Sayfa Alıntısı
────────────────────────────────────────
Selim’in bir daha uykuya geçemeyeceğini ve birşeylere dalmazsa kendisinin ve Kerim’in  burnundan getireceğini de çok iyi bilen Deli Anne “Bir şey tamamen kötü olamaz,  içinde illa ki iyi birşeyler de barındırır!” felsefesini uydurur uyku arasında ve kendini akladığını sanarak -tamam- der. Yarım yamalak uykuya geri dönmeye uğraşır. Ancak iç kıvranmaları devam eder ve bunlara cevap vermek mahiyetinde yeni uydurmalar yapar. İç konuşmalar baş gösterir derken. 
-Ne diye kıvranıyorsun, çocuk saati bile öğrendi bu vesileyle.
-Hadi be, işin kolayına kaçıyorum, rahatıma bakıyorum desene sen şuna!
-Şuna bak hele! Sen ne demek istiyorsun bana? Çocuğumu düşünmüyor muyum yani? Hem bak sadece o değil, artık bu film sayesinde oturup saatlerce oynamıyor mu dinozorlarıyla?
-Ve sana gün doğuyor değil mi? 
-Aman, biraz kendimi düşünsem ölür müyüm? Hem bu film diğerleri gibi zararlı değil bana kalırsa.
-İnsanlar savaşmıyor tamam ama dinozorlar dövüşüyor boyuna. 
-Sen de çok didikliyorsun be budala kadın! Off, dert anlatılmaz sana.
Bu sırada henüz uyumuş olan Kerim de çoktan uyanmıştır. Deli Anne’ye de uyanmaktan başka yapacak şey kalmaz.
────────────────────────────────────────
Verilen Malzeme
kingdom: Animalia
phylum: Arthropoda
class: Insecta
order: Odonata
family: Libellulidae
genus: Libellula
────────────────────────────────────────
Bunu Yapın
Sayfa alıntısında özel adla anılan bütün karakterleri sıralayın.

Alıştırmanın Sonucu
Selim, Kerim, Deli Anne